▶ Task requirements
1/ Answer these questions from the face-cropping text:
(a) What two remedies does it suggest when an error reports that multiple faces were found?
(b) What title is given to the plot of the cropped target image?
(c) Under what filename is the cropped source image written?
2/ Reproduce, character for character, the part of the face-cropping text that opens with the words containing "The following code" and closes with "more high-resolution image.".

The following code will preprocess and crop your images. If you receive an error indicating multiple faces were found, try to crop your image better or obscure the background. If the program does not see a face, then attempt to obtain a clearer and more high-resolution image.


In [None]:
image_source = cv2.imread(SOURCE_NAME)
if image_source is None:
    raise ValueError("Source image not found")

image_target = cv2.imread(TARGET_NAME)
if image_target is None:
    raise ValueError("Source image not found")

cropped_source = crop_stylegan(image_source)
cropped_target = crop_stylegan(image_target)

img = cv2.cvtColor(cropped_source, cv2.COLOR_BGR2RGB)
plt.imshow(img)
plt.title("source")
plt.show()

img = cv2.cvtColor(cropped_target, cv2.COLOR_BGR2RGB)
plt.imshow(img)
plt.title("target")
plt.show()

cv2.imwrite("cropped_source.png", cropped_source)
cv2.imwrite("cropped_target.png", cropped_target)

# print(find_eyes(cropped_source))
# print(find_eyes(cropped_target))

▶ Excerpted records

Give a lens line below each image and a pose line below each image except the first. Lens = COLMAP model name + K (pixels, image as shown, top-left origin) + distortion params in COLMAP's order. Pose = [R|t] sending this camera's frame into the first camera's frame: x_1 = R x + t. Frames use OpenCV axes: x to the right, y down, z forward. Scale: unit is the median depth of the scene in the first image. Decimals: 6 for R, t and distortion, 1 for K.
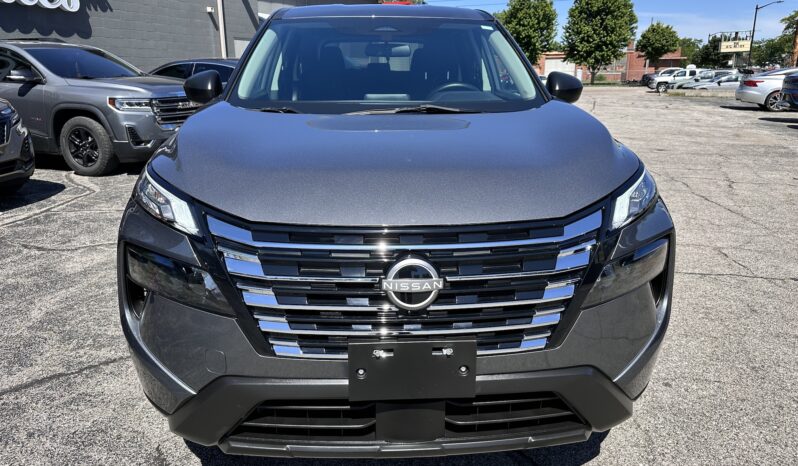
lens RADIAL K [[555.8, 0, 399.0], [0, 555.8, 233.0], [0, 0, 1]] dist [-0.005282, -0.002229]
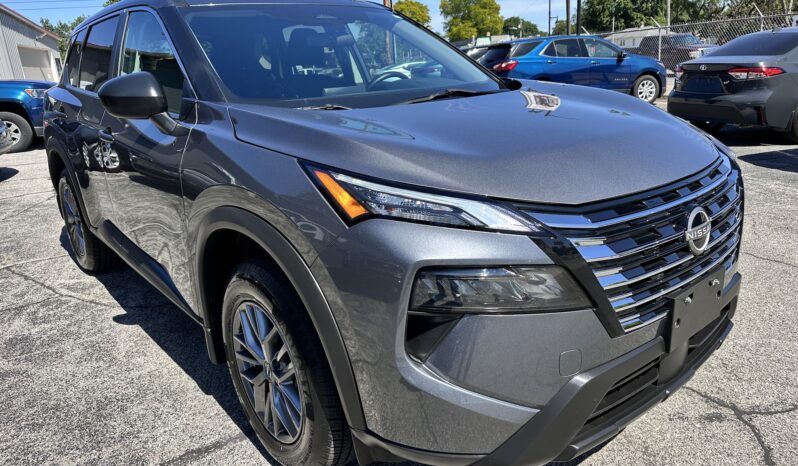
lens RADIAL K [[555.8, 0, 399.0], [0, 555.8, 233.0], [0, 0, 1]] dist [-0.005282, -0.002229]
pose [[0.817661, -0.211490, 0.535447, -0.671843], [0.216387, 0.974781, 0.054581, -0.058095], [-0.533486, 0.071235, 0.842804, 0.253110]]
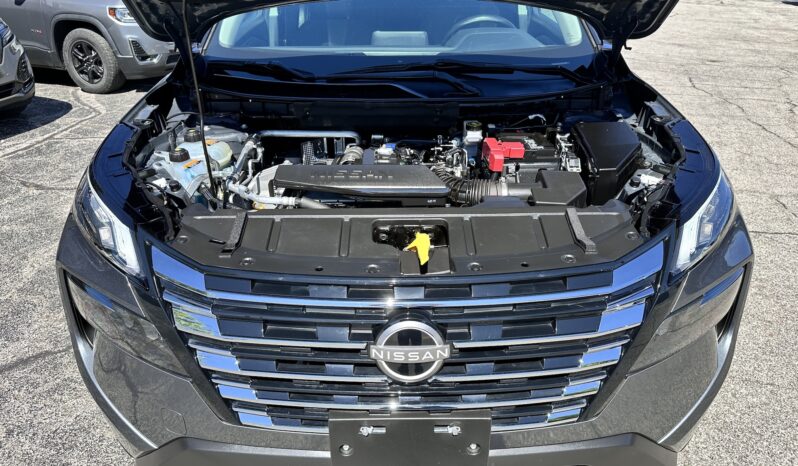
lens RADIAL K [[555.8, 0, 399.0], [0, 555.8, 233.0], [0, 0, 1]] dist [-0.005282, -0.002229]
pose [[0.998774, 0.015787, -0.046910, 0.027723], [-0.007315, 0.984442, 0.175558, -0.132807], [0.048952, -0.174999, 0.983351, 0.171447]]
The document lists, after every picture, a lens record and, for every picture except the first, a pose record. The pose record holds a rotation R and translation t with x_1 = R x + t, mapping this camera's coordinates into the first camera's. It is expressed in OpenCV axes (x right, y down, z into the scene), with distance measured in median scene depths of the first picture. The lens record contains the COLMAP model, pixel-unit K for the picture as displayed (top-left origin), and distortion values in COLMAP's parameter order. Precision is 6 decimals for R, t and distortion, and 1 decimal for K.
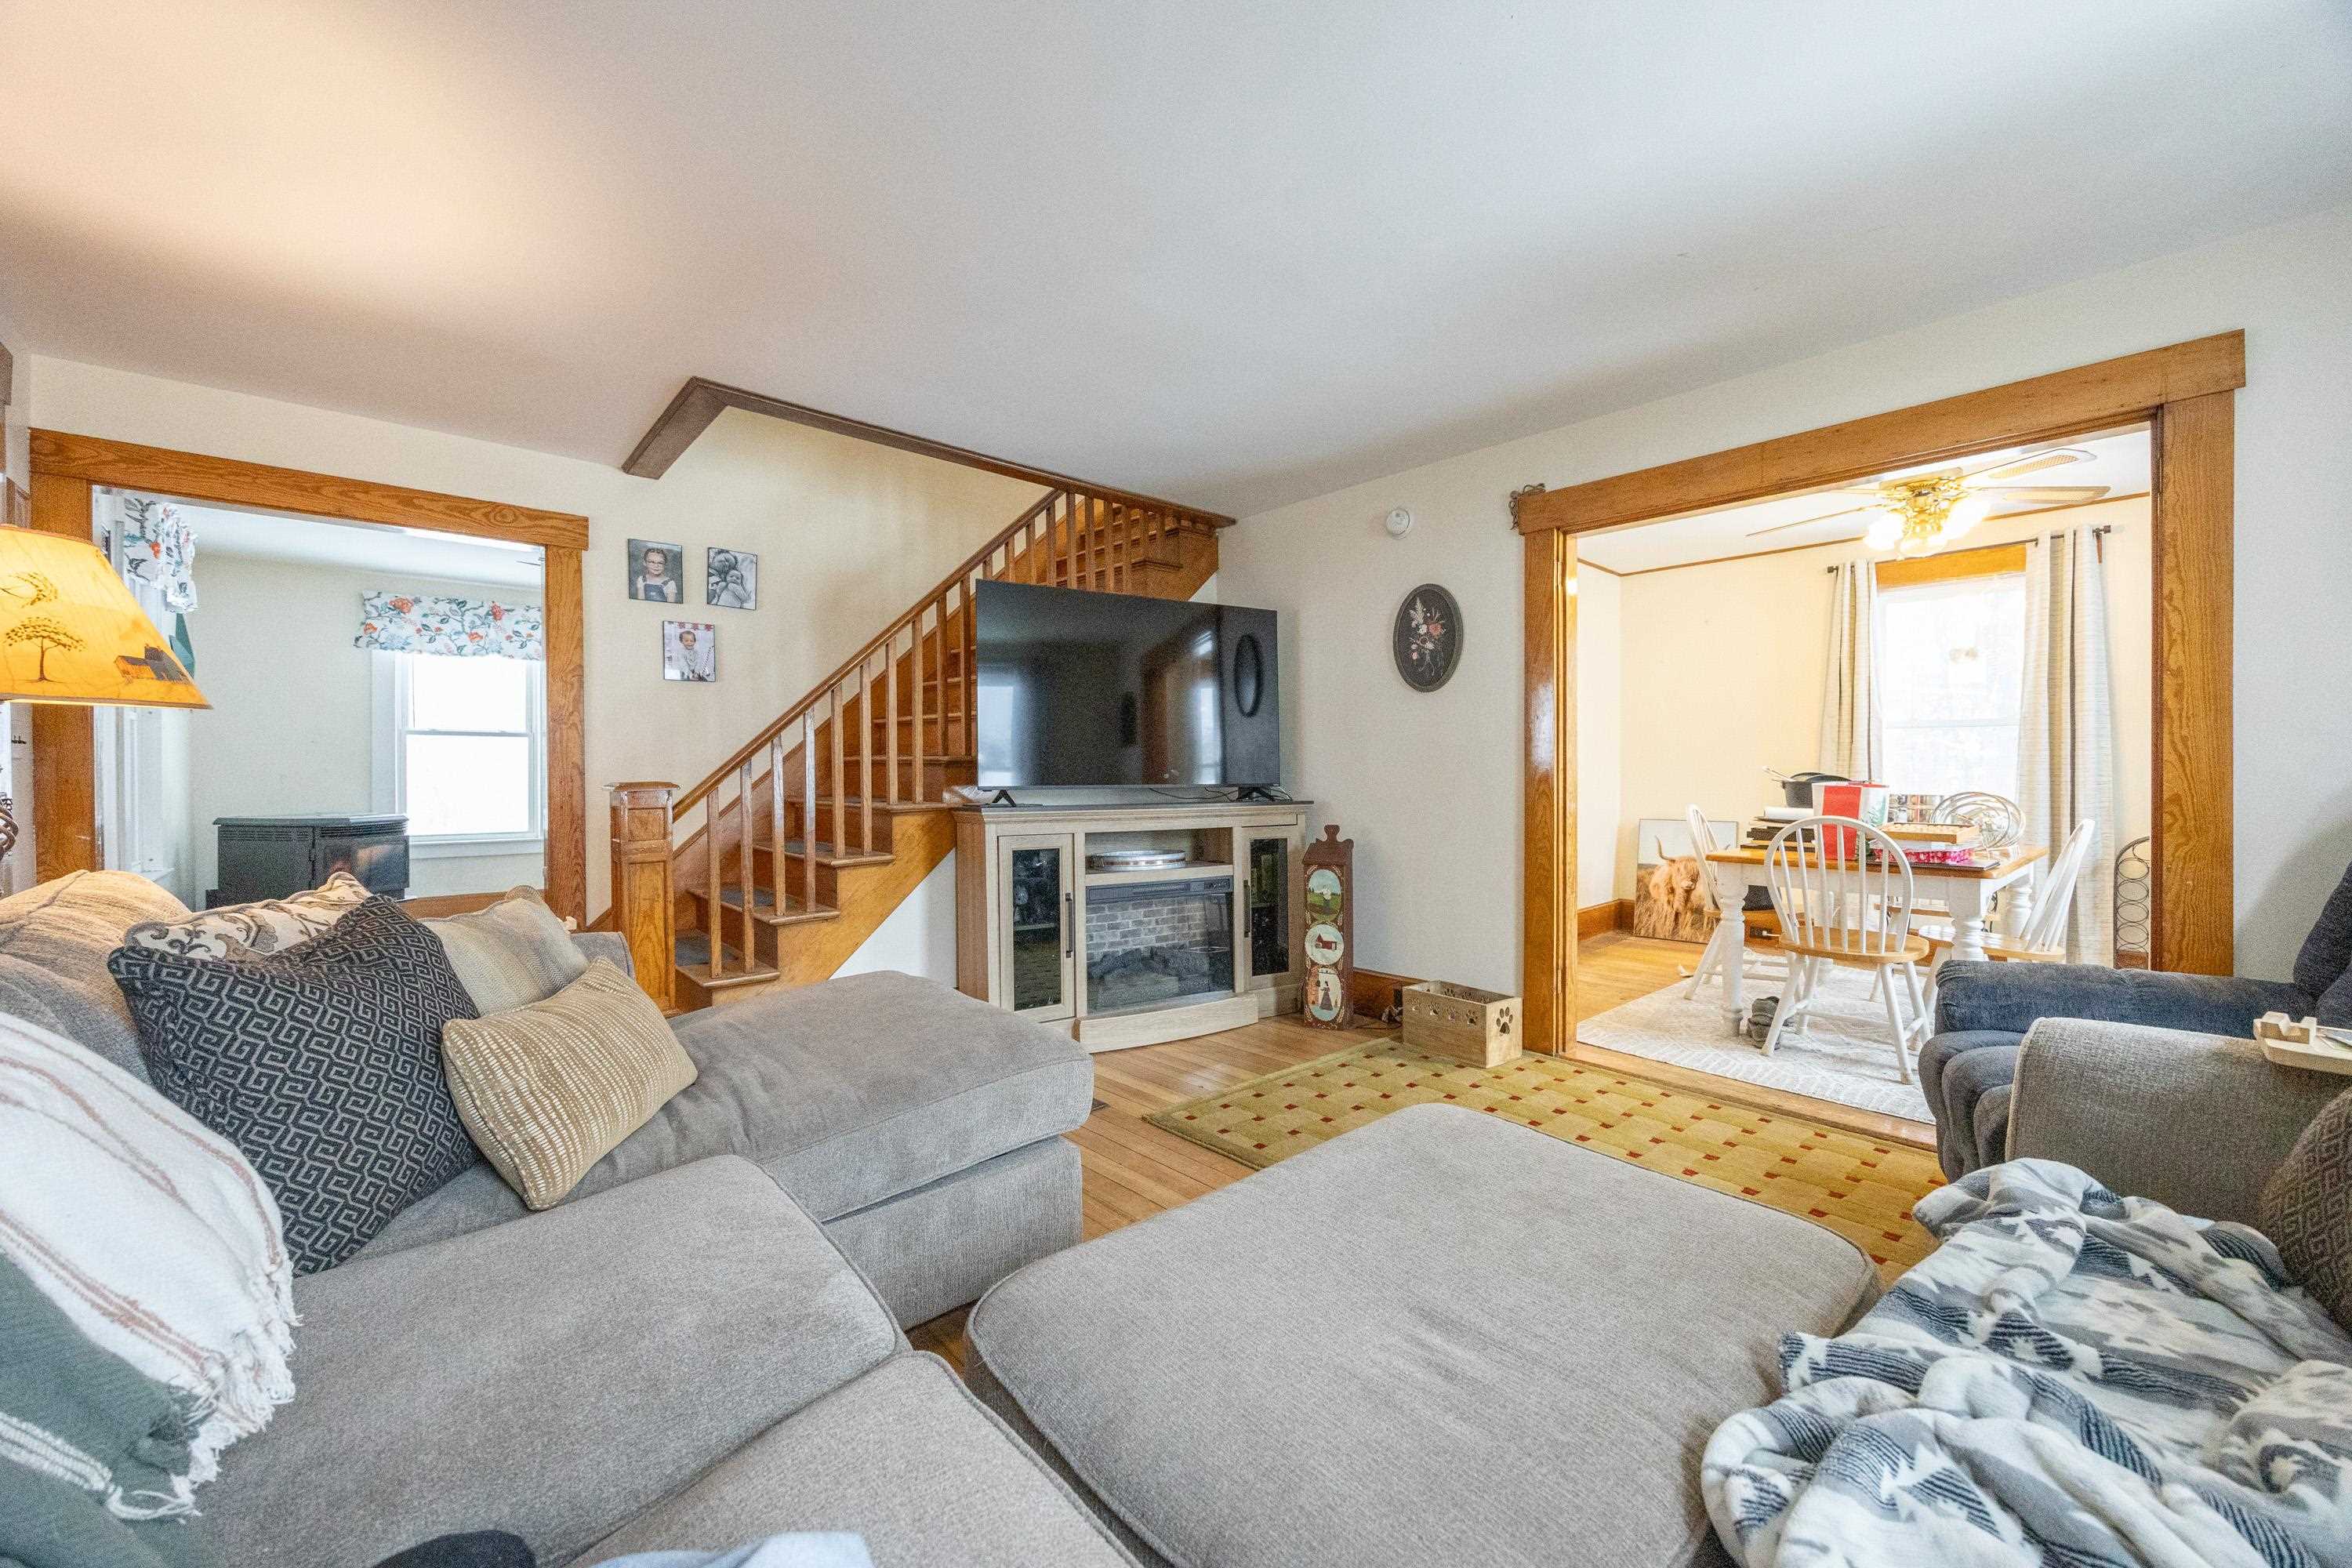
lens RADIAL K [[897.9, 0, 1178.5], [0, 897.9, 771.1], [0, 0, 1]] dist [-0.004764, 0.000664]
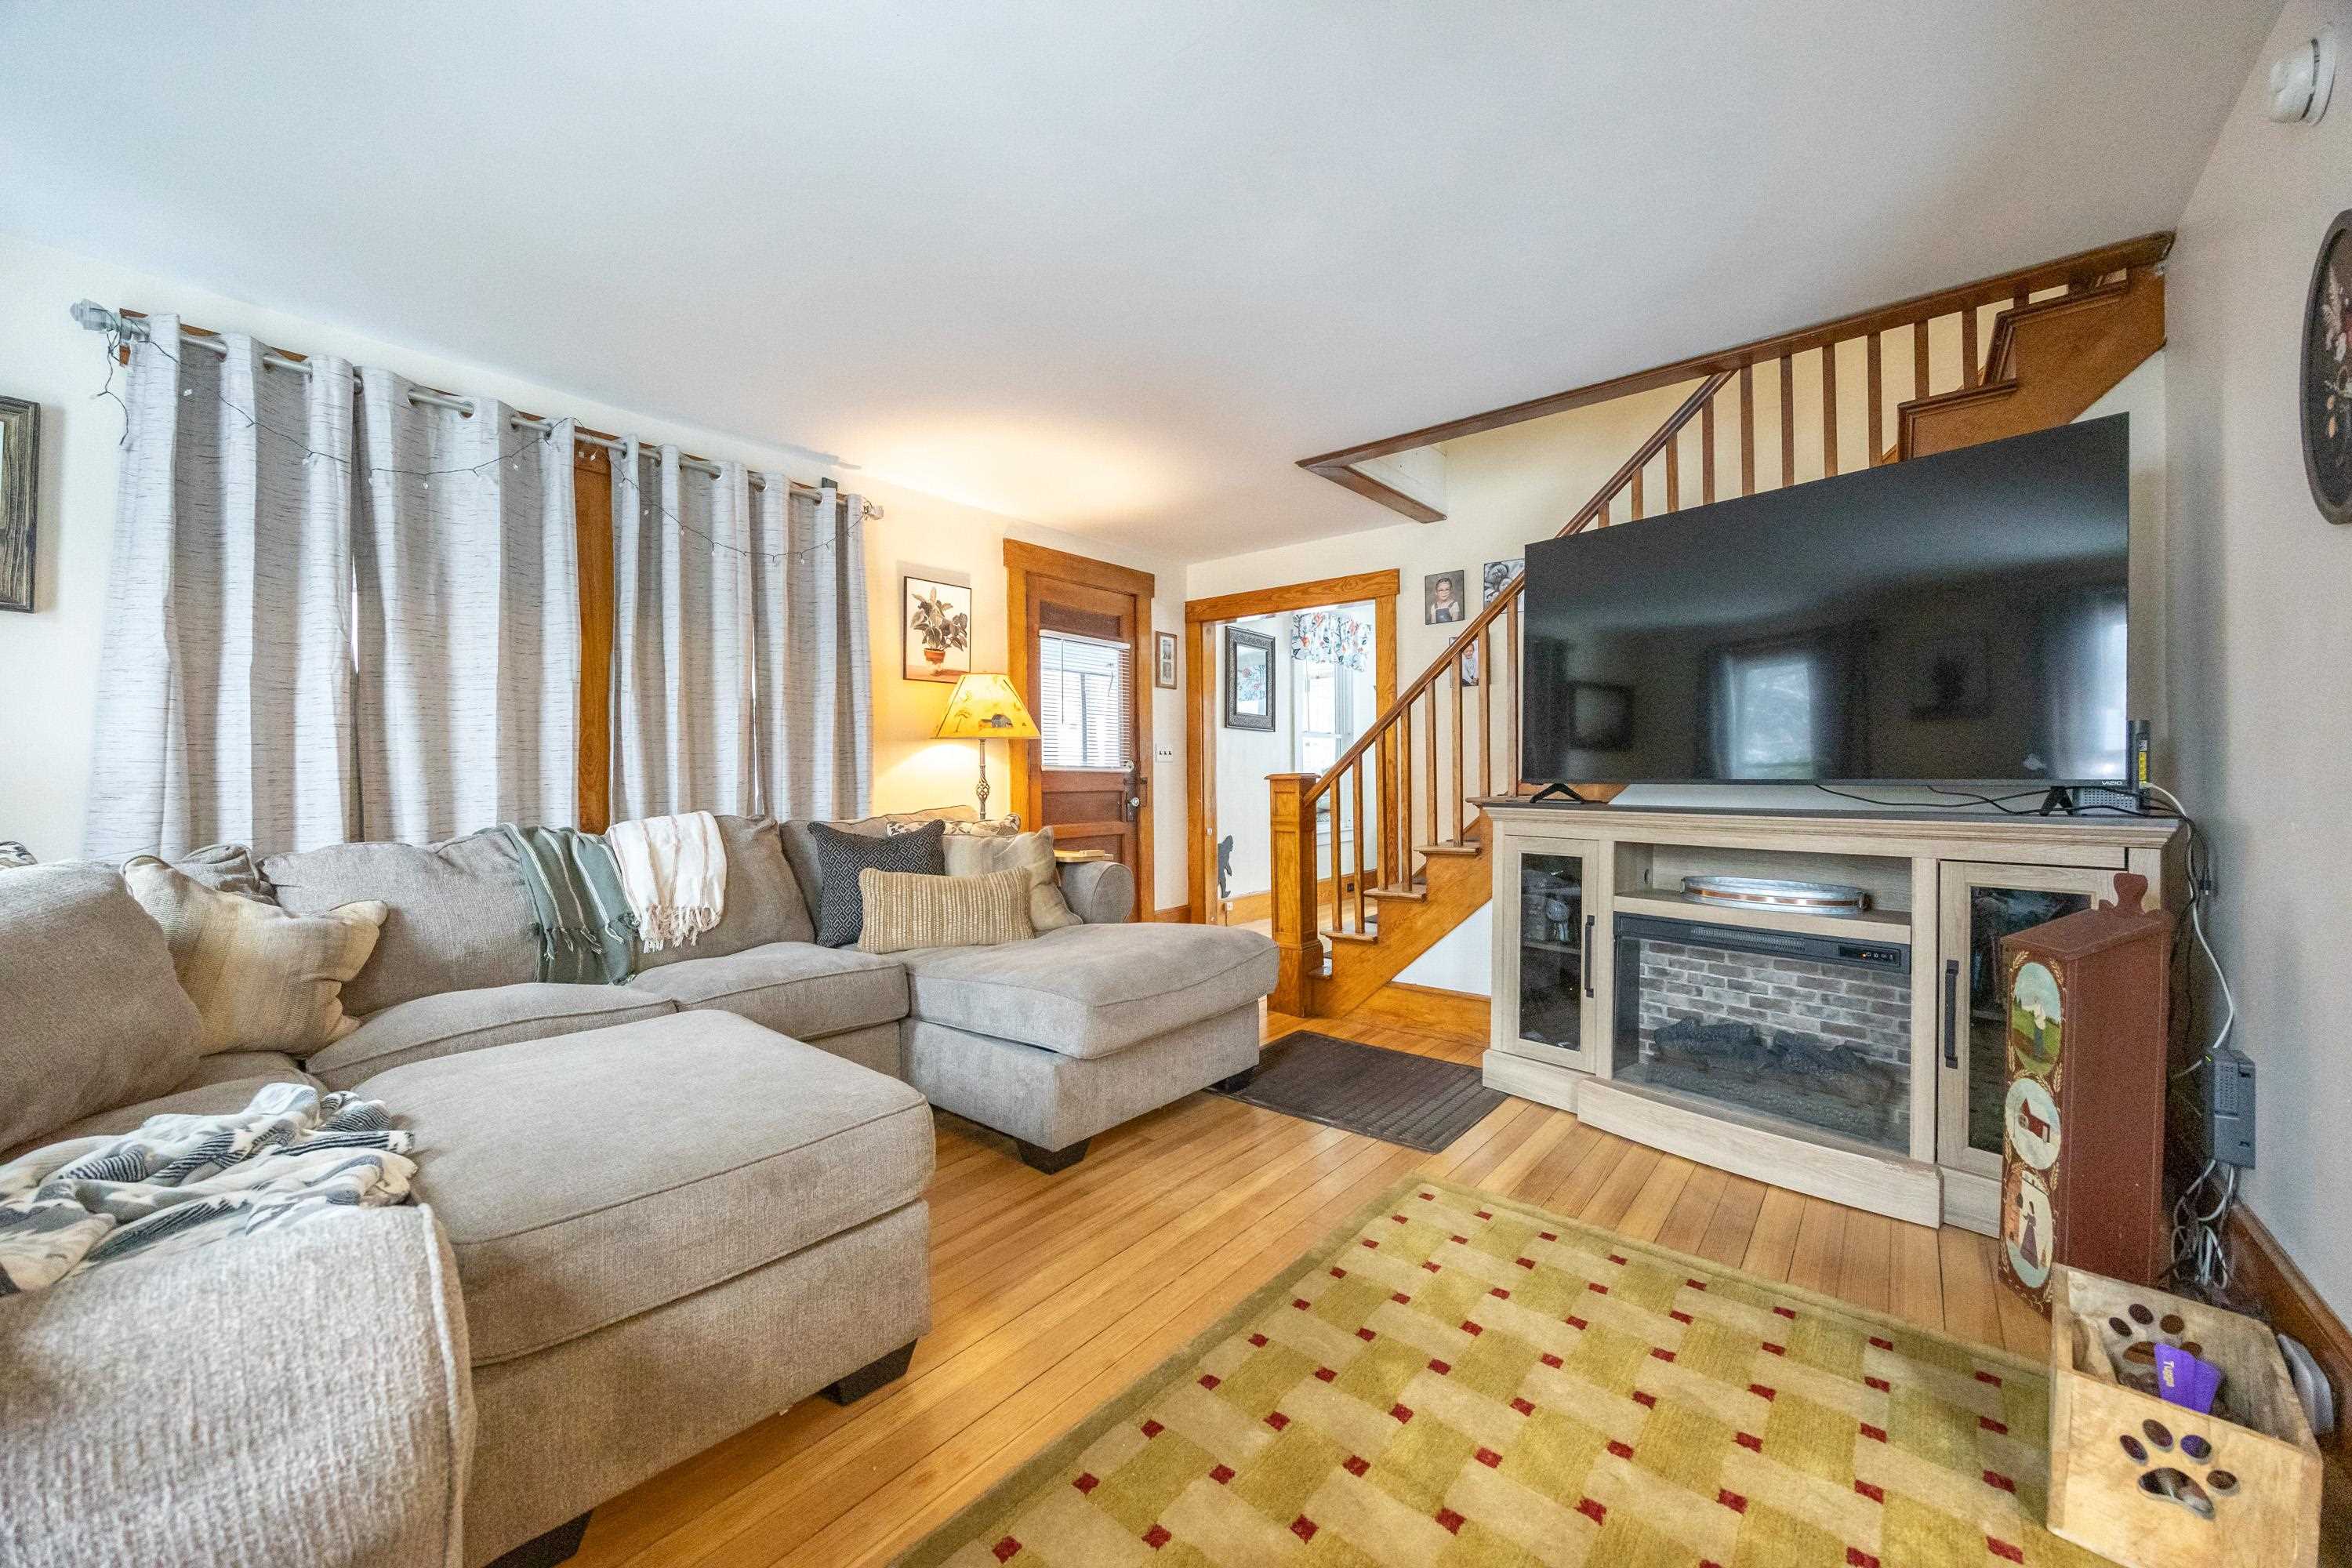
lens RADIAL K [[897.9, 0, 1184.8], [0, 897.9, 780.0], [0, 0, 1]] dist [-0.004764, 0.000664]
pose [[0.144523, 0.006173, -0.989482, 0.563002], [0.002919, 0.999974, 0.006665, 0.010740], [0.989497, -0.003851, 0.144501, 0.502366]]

▶ Solution list
1/
(a) Crop the image better or obscure the background.
(b) "target"
(c) cropped_source.png

2/
The following code will preprocess and crop your images. If you receive an error indicating multiple faces were found, try to crop your image better or obscure the background. If the program does not see a face, then attempt to obtain a clearer and more high-resolution image.